In Java, these libraries are stored in binary files called JARs, and if you are working on a complex system, you might require hundreds of external libraries in an application. The primary use of a repository manager is to proxy and cache artifacts from “external” repositories. Your organization uses open source libraries, and when your build needs them it will automatically query a local repository manager. If that local repository manager does not have that particular artifact, it will retrieve it from an external repository server and cache it for later use. (Think of how an academic, Interlibrary Loan system works. Ask a librarian for a rare book. If he doesn’t have it, he will likely call up another library and have the book sent over.)
“Central” refers to the “Central Maven Repository”, you can think of “central” as the global repository manager that stores all open source components. “Central” has millions of users throughout the world, and it is fed by thousands for open source projects. It is the modern-day “Library of Alexandria” for open source components, and it greatly reduces the work required to distribute software to millions of developers. If you have something to share with the world, put it on “central”, distribute the coordinates, and in minutes everyone should have a copy.
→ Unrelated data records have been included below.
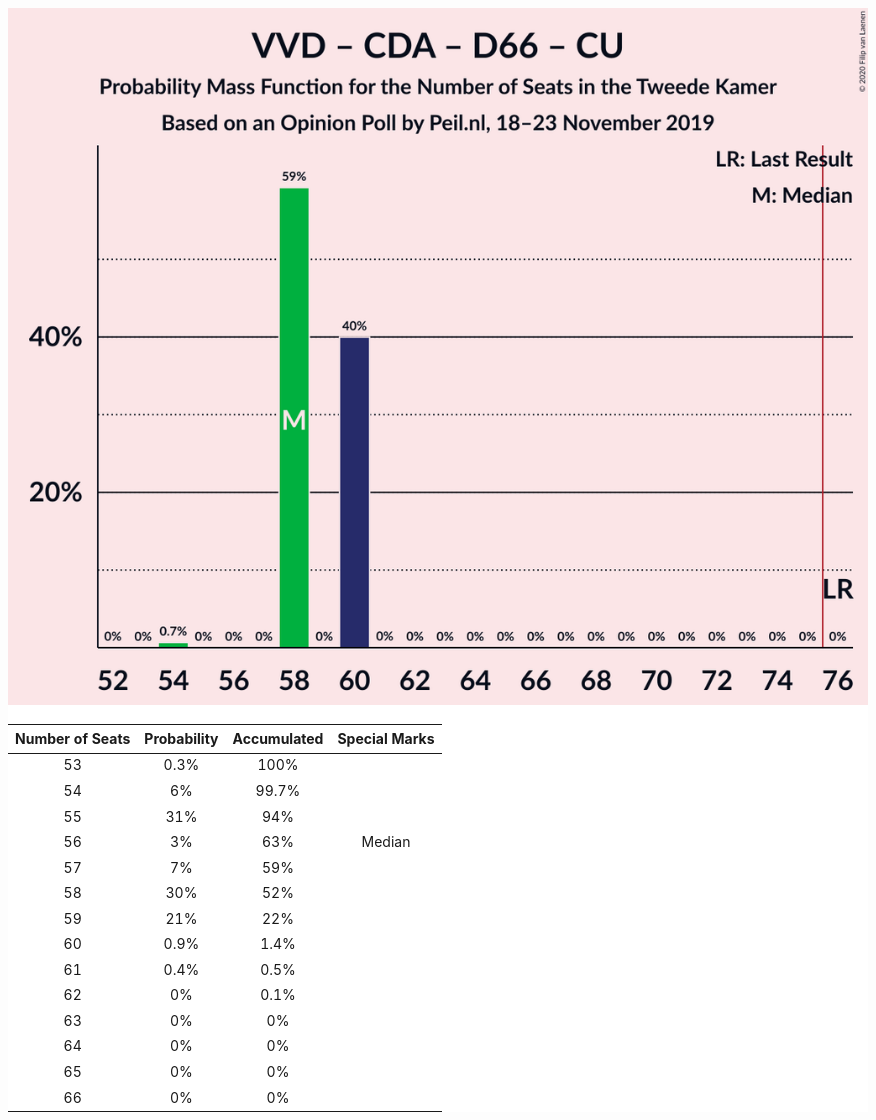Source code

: ![Graph with seats probability mass function not yet produced](2019-11-23-Peilnl-coalitions-seats-pmf-vvd–cda–d66–cu.png "Seats Probability Mass Function")

| Number of Seats | Probability | Accumulated | Special Marks |
|:---------------:|:-----------:|:-----------:|:-------------:|
| 53 | 0.3% | 100% |  |
| 54 | 6% | 99.7% |  |
| 55 | 31% | 94% |  |
| 56 | 3% | 63% | Median |
| 57 | 7% | 59% |  |
| 58 | 30% | 52% |  |
| 59 | 21% | 22% |  |
| 60 | 0.9% | 1.4% |  |
| 61 | 0.4% | 0.5% |  |
| 62 | 0% | 0.1% |  |
| 63 | 0% | 0% |  |
| 64 | 0% | 0% |  |
| 65 | 0% | 0% |  |
| 66 | 0% | 0% |  |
Before the advent of “central”, users would have to manually update dependencies, and open source projects would have to try to get the word out so people knew about a software release. In 2010, releasing a new open source component to the Central Maven repository is a non-event. All a developer needs to do is publish to “central”; the rest is automatic. If a developer is using a repository manager, they can even configure the tool to notify them of all new releases. The “central” Maven repository manager is the central fabric of collaboration, and over the past eight years, it has changed the way that software is distributed and developed.
While “central” brings efficiency to an entire world of software developers, running an internal repository manager brings efficient collaboration between your developers and teams. If one team develops a library used by another team, they can use an internal repository manager to distribute software releases internally. If your development teams are delivering applications to an operations group for deployment, they can use a repository manager as a way to share final products.
While the open source world has standardized on repository managers in the past three years, most organizations are still at the beginning of the adoption curve. The organizations that have adopted a repository manager understand the benefits, and understand that development without one would be a process fraught with inefficiency. I’ll predict that, within three years time, most organizations will be running a local repository manager called Nexus. It is as essential a technology as source control.
What is Nexus? for the Non-programmer
So, “what is Nexus?” for the Non-programmer. If it still doesn’t make any sense after reading this post, think of it as a library. You can ask it for “artifacts”, it will store and retrieve them and assign a standard coordinate system to the artifacts it stores. If you are developing software, having this facility available allows you to catalog and store your own artifacts using the same “numbering” system that the library uses. When a group develops a new system or a library, they submit it to the repository manager. Other groups then have a standard way to access these libraries. This standard for cataloging and addressing files brings efficiency.
Think about how difficult it would be if books didn’t have ISBN numbers, or if libraries didn’t have a filing system like the Dewey Decimal system. You wouldn’t be able to search for books, you wouldn’t be able to quickly locate a book on Amazon. The repository manager is that “library”.